余昔惊诧地说:“是不是啊,还真让你说中了。”
我苦着脸说:“可不是嘛,那你到底去不去?”
余昔站起身,手舞足蹈地说:“你等着,看我怎么收拾她,师姐我给你报仇。”说完她就慢步向女人走去。
我坐在座位上远远看着余昔走到冷美人身边,两人似乎说了些什么,然后余昔一屁股坐到冷美人对面。冷美人还给余昔要了杯鸡尾酒,似乎也是高朝,还敬了余昔一只烟,两人一边喝着鸡尾酒抽着女士香烟,逐渐就相谈甚欢,笑逐颜开了。
我吃惊地看着不远处发生的这一幕,惊叹时代发展的神速,心里十分不是个滋味。
两个女人十分热烈地在一起说笑,时不时还低头鬼鬼祟祟地窃笑不止,眼睛偶尔还向我这边瞟来瞟去。她们大概在嘲笑我的无能和笨拙,可这能怪我吗?我本身就是个菜鸟,想要变成巨鳄将是路漫漫其修远兮,这个自知之明我还是有的。
两个女人聊得热火朝天,把我一个人冷落在那里。过了会,余昔朝我挥手,示意我赶紧过去。我正无聊,赶忙端着酒水跑了过去。
余昔坏笑着说:“寂寞坏了吧。”
我说:“没事,我顶得住。你们俩聊啥呢,聊得这么开心,笑得如此无良,像是两只偷吃了小鸡的老狐狸。”
余昔笑而不答,低下头窃笑不止。
冷美人突然不冷了,笑逐颜开地说:“聊你呗,我还真没见过泡妞像你这样笨拙的家伙,简直又傻又可爱。”

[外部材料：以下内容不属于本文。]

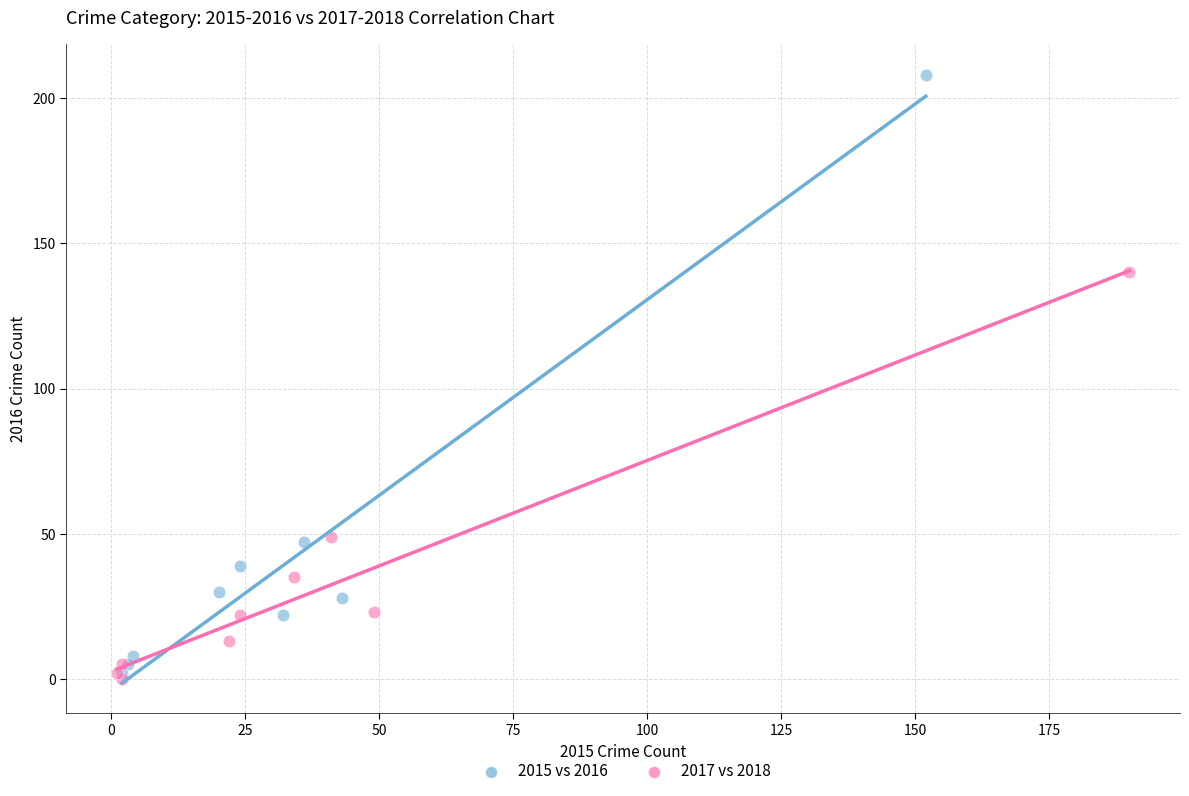

Which series has the widest spread of Y values?

2015 vs 2016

我难为情地说:“不好意思,让您见笑了。我不擅长这个,我最擅长的是在炕上,那才叫八面威风。”
冷美人挑衅地说:“是不是啊,那我今晚上倒要见识见识,看看你究竟有多拉风。”
我窃喜不已,无耻地说:“你尽管放马过来。”
余昔不满地说:“那我怎么办?给你们把房间腾出来?”
我淡定地说:“那倒不用,我一个人收拾你们两个不成问题。”
两个女人同时伸出了中指,指着我满脸不屑地鄙视道:“切!吹牛不上税,你就尽管吹吧。”
在闲聊中我得知,冷美人名字叫乔美美,是澳大利亚籍华人。她老公是澳大利亚的一个农场主,很有钱,她在澳洲寂寞无聊了,跑回国内玩到云南来寻找她青春的足迹,因为她是在这里上的大学,在这里遇到了第一次爱情。
我赞叹地说:“还都是国际嘉宾哪,难怪大腿一个比一个嘹亮。”
然后我们喝酒,两个国际友人的酒量很好,你一杯我一杯地交杯换盏,喝得十分投入十分疯狂,看得我胆战心惊。喝到后来她们开始胡言乱语,闹着要拜把子,还都要做我的二房。我说我连正室都没有,哪来的二房。她们说她们不管,要做就做二房,二房比较受宠,正室都成了黄脸婆,姥姥不疼舅舅不爱,可怜啊。
在两个国际美人的夹击之下,我很快被他们灌得很晕,眼神飘忽,两个美女突然变成了四个。这种洋酒兑绿茶和冰块喝起来不像酒,但是后劲很大,突然之间人就感觉自己快要飞了起来。
我站起身来,摇头晃脑地说:“我不喝了,坚决不喝了,打死我也不喝了,再喝我就挂了。两位美女,你们饶了我吧,算我求求你们了。”
两个国际美女不屑地瞪了我两眼,鄙夷地说:“孬种,你不喝我们喝,这点酒量还想出来泡妞,没让妞把你泡了就偷着乐去吧。”
我坐在一边喘息,任由她们两个胡作非为。我才不管她们鄙视我到何种程度,对我来说一会还有更重要的事情要做,不能因为贪杯坏了我的好事。